TASK DETAILS »
Rewrite the material, from its first line through the line containing "2023-11-23 18:30:00", as a Markdown table with the columns Row and Line. Number each line, and leave out any blank lines.

------ EXERCISE MATERIALS

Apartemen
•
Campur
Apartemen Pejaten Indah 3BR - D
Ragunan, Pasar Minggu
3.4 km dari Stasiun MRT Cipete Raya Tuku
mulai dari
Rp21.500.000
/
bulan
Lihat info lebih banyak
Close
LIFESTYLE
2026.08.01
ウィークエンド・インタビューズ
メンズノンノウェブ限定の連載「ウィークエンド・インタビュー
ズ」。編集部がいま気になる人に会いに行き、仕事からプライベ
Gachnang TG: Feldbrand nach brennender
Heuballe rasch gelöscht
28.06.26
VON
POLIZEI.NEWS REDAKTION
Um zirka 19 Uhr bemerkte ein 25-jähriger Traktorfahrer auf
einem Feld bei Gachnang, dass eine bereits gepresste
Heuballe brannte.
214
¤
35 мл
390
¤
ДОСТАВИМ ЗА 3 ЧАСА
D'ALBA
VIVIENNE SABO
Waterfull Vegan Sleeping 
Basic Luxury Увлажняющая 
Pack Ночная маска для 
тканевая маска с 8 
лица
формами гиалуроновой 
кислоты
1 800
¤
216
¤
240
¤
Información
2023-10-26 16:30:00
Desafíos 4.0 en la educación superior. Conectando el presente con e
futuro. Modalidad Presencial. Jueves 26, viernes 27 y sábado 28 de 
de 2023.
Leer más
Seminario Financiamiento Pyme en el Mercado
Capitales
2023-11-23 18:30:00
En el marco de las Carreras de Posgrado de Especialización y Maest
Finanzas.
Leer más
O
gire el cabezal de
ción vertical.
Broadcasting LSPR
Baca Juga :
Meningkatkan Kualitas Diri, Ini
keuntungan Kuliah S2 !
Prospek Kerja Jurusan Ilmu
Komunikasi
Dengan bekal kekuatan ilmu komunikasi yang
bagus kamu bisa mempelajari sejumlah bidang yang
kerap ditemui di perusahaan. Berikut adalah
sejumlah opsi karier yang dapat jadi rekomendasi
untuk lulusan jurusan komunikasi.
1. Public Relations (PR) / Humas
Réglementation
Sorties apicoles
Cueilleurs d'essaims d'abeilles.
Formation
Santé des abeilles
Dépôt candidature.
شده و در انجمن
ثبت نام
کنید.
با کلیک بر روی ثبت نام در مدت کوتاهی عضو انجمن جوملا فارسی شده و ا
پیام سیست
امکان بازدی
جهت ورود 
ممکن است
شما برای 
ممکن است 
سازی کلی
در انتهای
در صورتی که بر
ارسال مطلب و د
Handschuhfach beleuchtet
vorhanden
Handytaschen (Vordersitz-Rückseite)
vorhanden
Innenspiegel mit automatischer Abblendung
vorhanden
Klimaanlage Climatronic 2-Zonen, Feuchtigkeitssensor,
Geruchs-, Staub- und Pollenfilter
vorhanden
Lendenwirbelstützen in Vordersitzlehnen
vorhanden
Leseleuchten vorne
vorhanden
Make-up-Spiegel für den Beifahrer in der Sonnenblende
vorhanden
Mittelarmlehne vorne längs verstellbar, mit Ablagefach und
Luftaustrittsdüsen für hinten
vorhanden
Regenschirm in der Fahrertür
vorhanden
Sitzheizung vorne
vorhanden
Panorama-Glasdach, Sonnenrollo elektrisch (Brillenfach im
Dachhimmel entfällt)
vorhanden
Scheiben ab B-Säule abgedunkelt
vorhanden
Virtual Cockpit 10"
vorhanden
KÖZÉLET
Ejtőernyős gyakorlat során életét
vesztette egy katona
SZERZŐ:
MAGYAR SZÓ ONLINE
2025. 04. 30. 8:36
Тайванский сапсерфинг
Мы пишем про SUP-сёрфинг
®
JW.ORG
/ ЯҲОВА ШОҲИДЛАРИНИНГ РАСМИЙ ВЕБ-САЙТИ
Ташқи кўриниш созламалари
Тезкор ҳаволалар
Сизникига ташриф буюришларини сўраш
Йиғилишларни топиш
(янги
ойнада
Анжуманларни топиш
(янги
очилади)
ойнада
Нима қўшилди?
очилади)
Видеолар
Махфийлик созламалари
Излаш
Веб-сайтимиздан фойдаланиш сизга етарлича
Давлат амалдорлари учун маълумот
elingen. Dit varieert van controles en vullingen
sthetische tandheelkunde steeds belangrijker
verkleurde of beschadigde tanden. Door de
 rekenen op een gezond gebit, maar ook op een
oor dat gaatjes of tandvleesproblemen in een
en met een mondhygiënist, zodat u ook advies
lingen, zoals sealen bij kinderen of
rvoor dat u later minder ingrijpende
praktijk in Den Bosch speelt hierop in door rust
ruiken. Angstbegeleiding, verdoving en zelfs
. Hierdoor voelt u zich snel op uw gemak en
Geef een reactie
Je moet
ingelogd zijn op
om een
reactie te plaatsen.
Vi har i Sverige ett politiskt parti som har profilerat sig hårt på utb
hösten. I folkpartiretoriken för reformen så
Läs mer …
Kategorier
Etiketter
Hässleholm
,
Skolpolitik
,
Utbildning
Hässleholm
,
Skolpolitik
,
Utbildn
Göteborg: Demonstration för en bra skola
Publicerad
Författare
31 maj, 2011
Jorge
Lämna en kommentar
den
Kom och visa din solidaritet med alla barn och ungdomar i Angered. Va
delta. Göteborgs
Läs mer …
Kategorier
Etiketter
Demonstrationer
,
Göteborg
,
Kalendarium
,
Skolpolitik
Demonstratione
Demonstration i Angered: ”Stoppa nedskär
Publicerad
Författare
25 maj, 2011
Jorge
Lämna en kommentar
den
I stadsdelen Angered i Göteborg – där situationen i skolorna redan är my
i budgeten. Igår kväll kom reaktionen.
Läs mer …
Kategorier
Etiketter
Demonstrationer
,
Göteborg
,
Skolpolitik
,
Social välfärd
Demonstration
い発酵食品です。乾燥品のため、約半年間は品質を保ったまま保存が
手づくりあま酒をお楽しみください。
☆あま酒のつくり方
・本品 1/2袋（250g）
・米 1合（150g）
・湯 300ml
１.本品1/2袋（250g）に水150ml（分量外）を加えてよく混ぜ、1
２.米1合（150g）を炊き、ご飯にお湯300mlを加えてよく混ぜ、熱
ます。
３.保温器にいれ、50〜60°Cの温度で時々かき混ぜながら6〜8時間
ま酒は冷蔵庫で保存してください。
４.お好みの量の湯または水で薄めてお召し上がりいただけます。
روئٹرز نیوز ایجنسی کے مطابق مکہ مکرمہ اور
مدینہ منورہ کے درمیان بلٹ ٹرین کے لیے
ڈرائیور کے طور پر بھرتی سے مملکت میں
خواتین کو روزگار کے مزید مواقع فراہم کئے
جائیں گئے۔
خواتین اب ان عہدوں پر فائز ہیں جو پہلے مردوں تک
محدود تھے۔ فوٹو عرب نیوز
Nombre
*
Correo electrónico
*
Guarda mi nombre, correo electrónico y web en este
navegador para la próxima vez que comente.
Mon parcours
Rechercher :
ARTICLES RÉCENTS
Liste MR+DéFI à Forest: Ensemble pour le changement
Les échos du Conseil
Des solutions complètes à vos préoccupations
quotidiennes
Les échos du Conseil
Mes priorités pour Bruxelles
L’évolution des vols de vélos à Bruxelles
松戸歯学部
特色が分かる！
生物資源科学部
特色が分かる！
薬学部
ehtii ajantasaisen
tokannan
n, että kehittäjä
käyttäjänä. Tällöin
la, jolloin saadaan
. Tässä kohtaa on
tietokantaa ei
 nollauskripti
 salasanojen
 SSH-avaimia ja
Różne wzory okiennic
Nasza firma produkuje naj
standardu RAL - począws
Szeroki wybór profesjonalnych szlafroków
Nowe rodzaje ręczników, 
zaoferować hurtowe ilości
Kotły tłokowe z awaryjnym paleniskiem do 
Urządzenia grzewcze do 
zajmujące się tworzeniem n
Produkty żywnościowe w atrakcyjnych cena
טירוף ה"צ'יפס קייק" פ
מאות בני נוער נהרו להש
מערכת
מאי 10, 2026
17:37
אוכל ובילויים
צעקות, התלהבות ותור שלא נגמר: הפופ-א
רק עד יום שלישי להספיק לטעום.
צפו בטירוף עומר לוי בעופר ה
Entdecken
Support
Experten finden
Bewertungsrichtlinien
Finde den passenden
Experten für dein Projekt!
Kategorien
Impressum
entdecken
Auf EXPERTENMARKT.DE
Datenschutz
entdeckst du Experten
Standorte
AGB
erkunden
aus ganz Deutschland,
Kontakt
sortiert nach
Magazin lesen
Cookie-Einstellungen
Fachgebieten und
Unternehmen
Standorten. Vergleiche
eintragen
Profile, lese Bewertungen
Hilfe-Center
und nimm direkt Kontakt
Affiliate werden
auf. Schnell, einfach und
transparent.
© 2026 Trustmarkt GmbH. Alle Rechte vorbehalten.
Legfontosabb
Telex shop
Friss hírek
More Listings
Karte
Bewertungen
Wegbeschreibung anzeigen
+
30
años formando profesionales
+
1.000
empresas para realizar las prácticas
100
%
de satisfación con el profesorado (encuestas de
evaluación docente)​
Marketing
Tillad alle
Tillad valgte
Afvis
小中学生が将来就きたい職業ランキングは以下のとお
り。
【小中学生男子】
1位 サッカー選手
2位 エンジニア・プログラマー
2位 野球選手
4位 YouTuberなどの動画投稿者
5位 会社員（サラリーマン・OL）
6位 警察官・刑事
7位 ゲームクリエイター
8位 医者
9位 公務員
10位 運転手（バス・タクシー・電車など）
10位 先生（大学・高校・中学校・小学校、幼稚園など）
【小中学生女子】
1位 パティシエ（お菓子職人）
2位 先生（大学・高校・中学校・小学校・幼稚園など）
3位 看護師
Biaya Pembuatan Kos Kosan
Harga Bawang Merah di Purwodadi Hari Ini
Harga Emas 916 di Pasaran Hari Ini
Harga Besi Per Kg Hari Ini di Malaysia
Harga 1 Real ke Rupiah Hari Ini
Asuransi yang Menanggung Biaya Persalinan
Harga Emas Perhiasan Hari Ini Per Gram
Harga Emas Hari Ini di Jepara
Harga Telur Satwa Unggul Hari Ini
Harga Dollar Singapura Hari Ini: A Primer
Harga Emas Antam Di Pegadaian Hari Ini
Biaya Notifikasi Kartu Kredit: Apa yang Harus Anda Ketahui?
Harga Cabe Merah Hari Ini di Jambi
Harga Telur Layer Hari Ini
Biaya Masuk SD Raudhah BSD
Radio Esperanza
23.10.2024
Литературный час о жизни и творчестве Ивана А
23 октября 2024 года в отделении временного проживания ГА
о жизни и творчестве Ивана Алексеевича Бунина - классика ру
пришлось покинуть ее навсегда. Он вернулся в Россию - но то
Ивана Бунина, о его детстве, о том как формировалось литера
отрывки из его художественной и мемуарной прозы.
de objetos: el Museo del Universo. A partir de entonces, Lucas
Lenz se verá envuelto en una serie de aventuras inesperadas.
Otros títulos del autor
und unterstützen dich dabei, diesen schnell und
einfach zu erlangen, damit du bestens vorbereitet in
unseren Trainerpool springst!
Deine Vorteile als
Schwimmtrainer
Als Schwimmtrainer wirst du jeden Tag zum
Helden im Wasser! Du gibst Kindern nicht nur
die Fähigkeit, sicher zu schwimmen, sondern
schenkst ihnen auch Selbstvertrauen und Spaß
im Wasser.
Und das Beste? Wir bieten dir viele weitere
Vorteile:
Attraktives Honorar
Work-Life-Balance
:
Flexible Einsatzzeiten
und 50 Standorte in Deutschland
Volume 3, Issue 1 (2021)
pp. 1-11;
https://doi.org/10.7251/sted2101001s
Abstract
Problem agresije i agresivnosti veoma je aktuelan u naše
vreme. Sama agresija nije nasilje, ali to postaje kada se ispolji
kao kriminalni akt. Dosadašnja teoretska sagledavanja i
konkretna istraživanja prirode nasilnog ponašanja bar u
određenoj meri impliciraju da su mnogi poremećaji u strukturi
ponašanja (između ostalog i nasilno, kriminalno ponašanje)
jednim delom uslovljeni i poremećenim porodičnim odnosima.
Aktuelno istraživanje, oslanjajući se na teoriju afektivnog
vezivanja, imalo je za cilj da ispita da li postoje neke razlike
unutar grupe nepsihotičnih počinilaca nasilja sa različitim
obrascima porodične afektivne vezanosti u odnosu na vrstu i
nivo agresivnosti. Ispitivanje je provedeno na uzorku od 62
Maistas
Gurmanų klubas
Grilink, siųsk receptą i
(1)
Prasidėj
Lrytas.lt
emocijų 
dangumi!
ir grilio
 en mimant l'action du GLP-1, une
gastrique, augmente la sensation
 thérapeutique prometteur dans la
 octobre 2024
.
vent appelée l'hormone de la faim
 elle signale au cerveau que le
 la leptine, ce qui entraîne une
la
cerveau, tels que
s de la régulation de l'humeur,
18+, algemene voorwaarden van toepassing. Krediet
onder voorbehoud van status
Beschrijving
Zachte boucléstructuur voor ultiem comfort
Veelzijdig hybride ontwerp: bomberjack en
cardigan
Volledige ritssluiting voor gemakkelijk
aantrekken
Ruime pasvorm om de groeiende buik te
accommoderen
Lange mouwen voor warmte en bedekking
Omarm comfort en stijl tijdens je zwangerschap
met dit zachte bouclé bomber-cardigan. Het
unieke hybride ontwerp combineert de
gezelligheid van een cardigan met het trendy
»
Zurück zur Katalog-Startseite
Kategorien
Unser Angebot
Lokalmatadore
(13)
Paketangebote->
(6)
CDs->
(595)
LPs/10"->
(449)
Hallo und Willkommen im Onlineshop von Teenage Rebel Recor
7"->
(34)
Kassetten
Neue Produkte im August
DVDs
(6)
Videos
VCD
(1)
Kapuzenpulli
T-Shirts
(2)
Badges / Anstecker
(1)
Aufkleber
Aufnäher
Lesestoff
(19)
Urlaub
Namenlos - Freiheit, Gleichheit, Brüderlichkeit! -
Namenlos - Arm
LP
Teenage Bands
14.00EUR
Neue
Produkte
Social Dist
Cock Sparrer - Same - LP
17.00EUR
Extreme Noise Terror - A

------------

RESULT FOR THIS EXERCISE »
| Row | Line |
|---|---|
| 1 | Apartemen |
| 2 | • |
| 3 | Campur |
| 4 | Apartemen Pejaten Indah 3BR - D |
| 5 | Ragunan, Pasar Minggu |
| 6 | 3.4 km dari Stasiun MRT Cipete Raya Tuku |
| 7 | mulai dari |
| 8 | Rp21.500.000 |
| 9 | / |
| 10 | bulan |
| 11 | Lihat info lebih banyak |
| 12 | Close |
| 13 | LIFESTYLE |
| 14 | 2026.08.01 |
| 15 | ウィークエンド・インタビューズ |
| 16 | メンズノンノウェブ限定の連載「ウィークエンド・インタビュー |
| 17 | ズ」。編集部がいま気になる人に会いに行き、仕事からプライベ |
| 18 | Gachnang TG: Feldbrand nach brennender |
| 19 | Heuballe rasch gelöscht |
| 20 | 28.06.26 |
| 21 | VON |
| 22 | POLIZEI.NEWS REDAKTION |
| 23 | Um zirka 19 Uhr bemerkte ein 25-jähriger Traktorfahrer auf |
| 24 | einem Feld bei Gachnang, dass eine bereits gepresste |
| 25 | Heuballe brannte. |
| 26 | 214 |
| 27 | ¤ |
| 28 | 35 мл |
| 29 | 390 |
| 30 | ¤ |
| 31 | ДОСТАВИМ ЗА 3 ЧАСА |
| 32 | D'ALBA |
| 33 | VIVIENNE SABO |
| 34 | Waterfull Vegan Sleeping  |
| 35 | Basic Luxury Увлажняющая  |
| 36 | Pack Ночная маска для  |
| 37 | тканевая маска с 8  |
| 38 | лица |
| 39 | формами гиалуроновой  |
| 40 | кислоты |
| 41 | 1 800 |
| 42 | ¤ |
| 43 | 216 |
| 44 | ¤ |
| 45 | 240 |
| 46 | ¤ |
| 47 | Información |
| 48 | 2023-10-26 16:30:00 |
| 49 | Desafíos 4.0 en la educación superior. Conectando el presente con e |
| 50 | futuro. Modalidad Presencial. Jueves 26, viernes 27 y sábado 28 de  |
| 51 | de 2023. |
| 52 | Leer más |
| 53 | Seminario Financiamiento Pyme en el Mercado |
| 54 | Capitales |
| 55 | 2023-11-23 18:30:00 |